Their studies showed that both the BRAF and KRAS gene variants went through a process that essentially shut off the enzyme that encouraged them multiplying. It slowed down the tumors in mice, and quickly put an end to its ability of spreading further through the body. Even more, they found that this is essentially harmless to other cells around it.
In fact, the vitamin C specifically attacked the mutated cancer genes. It exclusively targeted them, while allowing other normal cells to co-exist along with it.
According to lead author of the study, Lewis Cantley, this could pave the way for innovative therapies, using vitamin C as their main weapon.
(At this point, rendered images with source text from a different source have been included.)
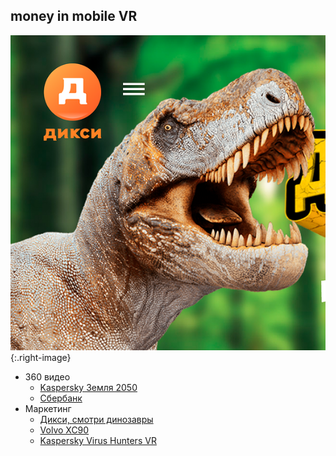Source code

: ## money in mobile VR

![placeholder](pictures/why/diksi.png){:.right-image}

* 360 видео
    * [Kaspersky Земля 2050](https://2050.earth/)
    * [Сбербанк](https://www.youtube.com/watch?v=UdHXPzFyPhk)
* Маркетинг
    * [Дикси, смотри динозавры](http://www.dino.dixy.ru/)
    * [Volvo XC90](https://www.volvocars.com/us/about/our-stories/google-cardboard)
    * [Kaspersky Virus Hunters VR](https://www.kaspersky.ru/about/press-releases/2017_kaspersky-lab-has-released-a-mobile-vr-game-about-hunting-for-viruses)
Currently, there are no available treatments that would focus on the mutated cells. The new method could potentially be highly effective in combating, stopping, and killing cancer cells, especially in targeted therapies.
The researchers stated that vitamin C has a huge impact in “inhibiting the growth of colon, liver, prostrate, pancreatic” or other types of cancers. Any type that features either of the mutated gene variants, BRAF or KRAS, could be provided with therapy featuring high doses of vitamin C. The problem is now in finding out if it works just as well on human tumors, not just for mice.
Their study provided with a “mechanistic rationale” for further researching the practical and beneficial uses of vitamin C against cancer. The better news if is that, if it’s true, it’s naturally available and can easily be found.
Vitamin C provides numerous health benefits, including help against heart problems, skin, and boosting the immune system. It’s found in multiple sources, ranging from oranges, apples, peppers, to green vegetables and broccoli. This means a possible solution could be easily acquired.